At that point a friend suggests you give bartending a try.
“Why not?” he says, “it’s an easy and fun thing to do. You get to meet a lot of interesting people and you also make a hundred dollars a night on tips alone.”
You figure you can make three or four thousand dollars a month easy and you are tempted to say “yes.” But should you? I think not.
The chances are you are a bookish person, more comfortable in a library than in a sour-smelling smoky noisy night club. There is a great chance that you won’t be able to handle the pressure of running a busy bar, making constant small talk to keep the inebriated customers happy, keeping up with different orders correctly, and managing the cash register, all at the same time.
You’d be totally out of your comfort zone.
So why don’t you instead try just a DIFFERENT sort of writing, instead of making life hell for yourself?
Who said you need to do journalistic writing for the rest of your life?
How about copy writing? How about writing web sites for the small businesses in your town?

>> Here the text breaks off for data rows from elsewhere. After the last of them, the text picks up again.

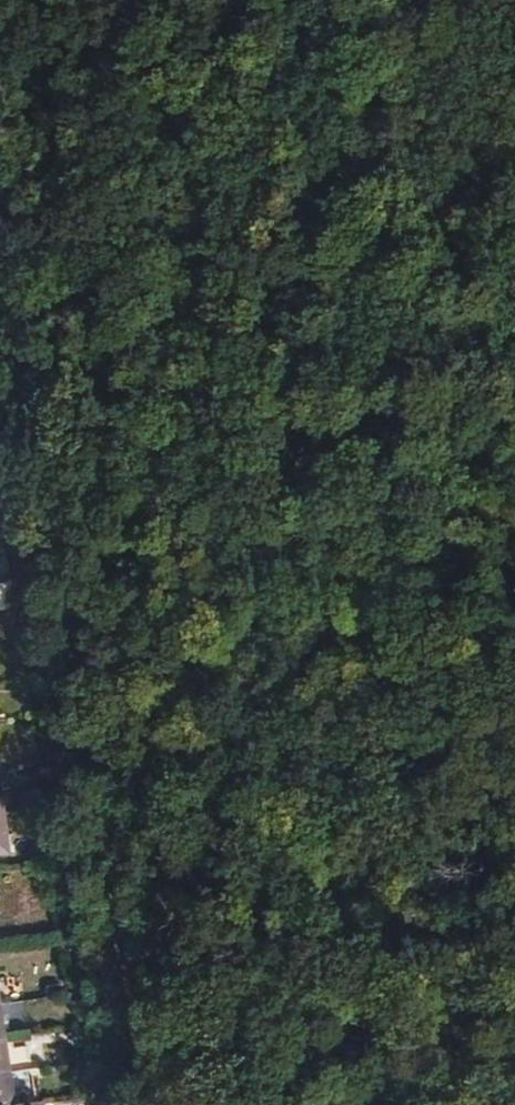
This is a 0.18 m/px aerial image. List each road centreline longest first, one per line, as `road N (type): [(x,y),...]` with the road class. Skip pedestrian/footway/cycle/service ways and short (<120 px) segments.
road 1 (track): [(143,1104),(0,221)]
road 2 (track): [(514,567),(36,475)]

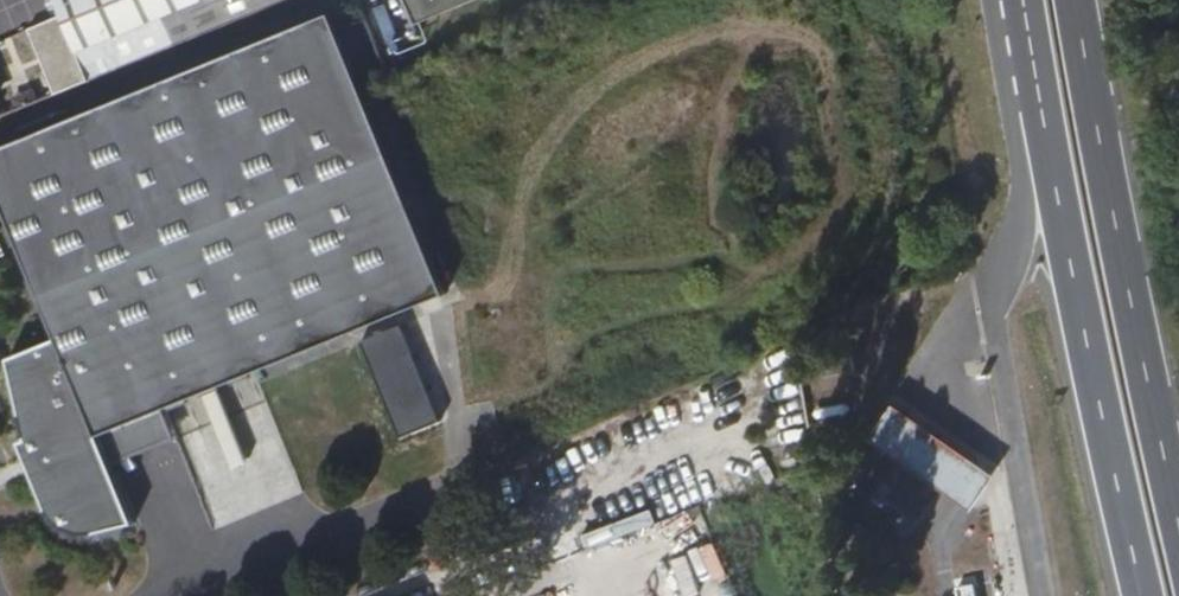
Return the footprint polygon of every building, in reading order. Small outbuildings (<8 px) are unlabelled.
[(62,11),(27,26),(55,95),(286,0),(57,0),(62,11)] [(415,25),(474,0),(405,0),(415,25)] [(97,546),(133,531),(110,472),(99,444),(164,418),(447,307),(363,92),(332,13),(0,147),(0,193),(59,337),(9,357),(40,434),(34,437),(42,453),(68,502),(68,503),(69,504),(69,505),(70,506),(70,507),(70,508),(71,508),(71,509),(71,510),(72,510),(72,511),(72,512),(73,512),(73,513),(74,514),(74,515),(75,516),(75,517),(76,518),(76,519),(77,520),(77,521),(78,521),(78,522),(78,523),(79,523),(79,524),(80,524),(80,525),(80,526),(81,526),(81,527),(82,528),(83,529),(83,530),(84,530),(84,531),(85,532),(86,533),(86,534),(87,534),(87,535),(88,536),(89,536),(89,537),(90,538),(90,539),(91,539),(91,540),(92,540),(92,541),(93,542),(94,543),(95,544),(95,545),(96,545),(97,546)] [(399,328),(360,344),(398,437),(436,422),(399,328)] [(1000,473),(895,402),(869,441),(972,514),(1000,473)] [(164,418),(99,444),(110,472),(176,446),(164,418)] [(931,590),(933,595),(978,595),(976,585),(961,588),(960,584),(950,586),(939,588),(931,590)]
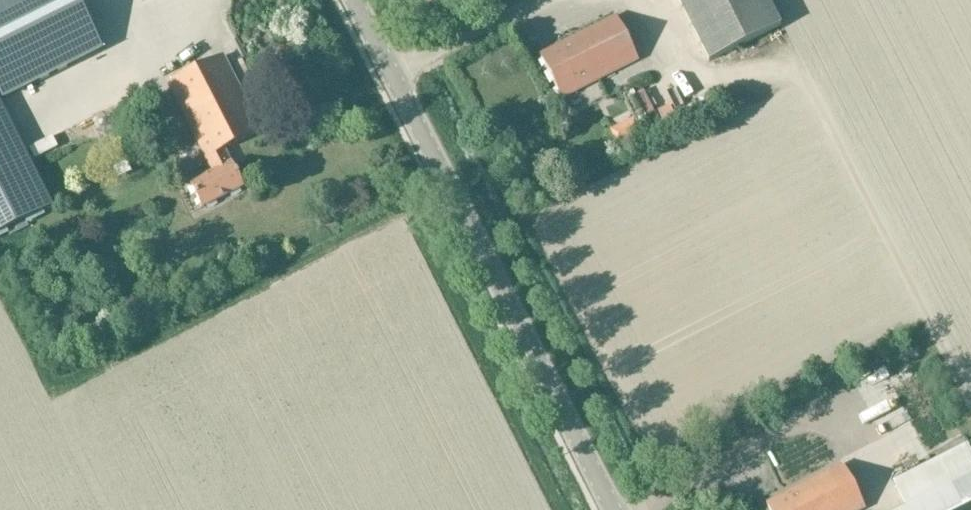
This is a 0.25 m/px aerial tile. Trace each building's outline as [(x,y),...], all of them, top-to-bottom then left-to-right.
[(3,100),(103,50),(78,0),(0,0),(0,95),(3,100)] [(708,63),(782,26),(769,0),(677,0),(708,63)] [(540,54),(562,99),(638,59),(617,17),(540,54)] [(244,186),(226,148),(260,132),(223,57),(167,85),(210,170),(188,181),(201,207),(244,186)] [(0,105),(0,233),(51,207),(0,105)] [(665,122),(677,116),(673,108),(661,114),(665,122)] [(21,140),(37,133),(33,123),(17,130),(21,140)] [(899,509),(970,509),(970,455),(968,449),(894,486),(904,507),(899,509)] [(770,509),(860,509),(865,508),(844,466),(768,505),(770,509)]
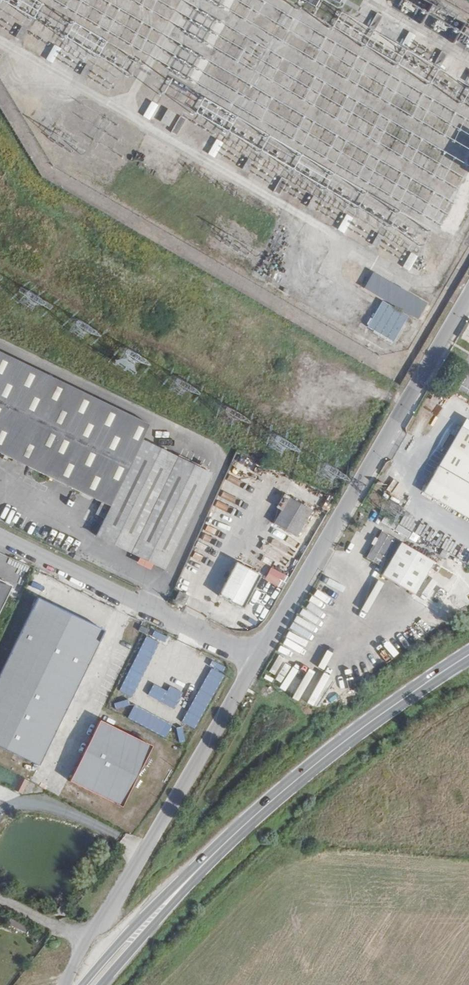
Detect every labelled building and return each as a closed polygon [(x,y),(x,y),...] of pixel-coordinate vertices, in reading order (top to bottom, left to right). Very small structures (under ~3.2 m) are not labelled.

How about offering your research skills to downtown law firms? Writing ad copy for advertisement agencies? Or perhaps trying technical writing since many corporations and organizations always need good writers to write their manuals and guide books?
If you opt for such a solution I have a feeling you’d be more comfortable in your new position since you’d still be operating within your familiar territory with your old well-developed skills. That would be a much wiser way of getting on with your life than jumping down a new cliff, without a parachute.
If you are sick and tired of driving a truck, you can try driving a passenger bus or an ambulance.
If you feel you are going nowhere as a high school football coach, perhaps you should try selling football supplies and paraphernalia on the Internet, or open a web site giving out coaching advice?
SIDEBAR: Here is the story of Michael Precker, a Dallas Morning News reporter who got sick and tired of covering war stories and he shifted to something else… he became the “Communications Director” of a strip club in Dallas, TX. I’m not suggesting that you should also go and work for a strip club. But “shifting sideways” by preserving and re-purposing your core skills can open up new career venues for you, as it did for Mr. Precker.
Sometimes moving sideways is the smoothest way to push forward.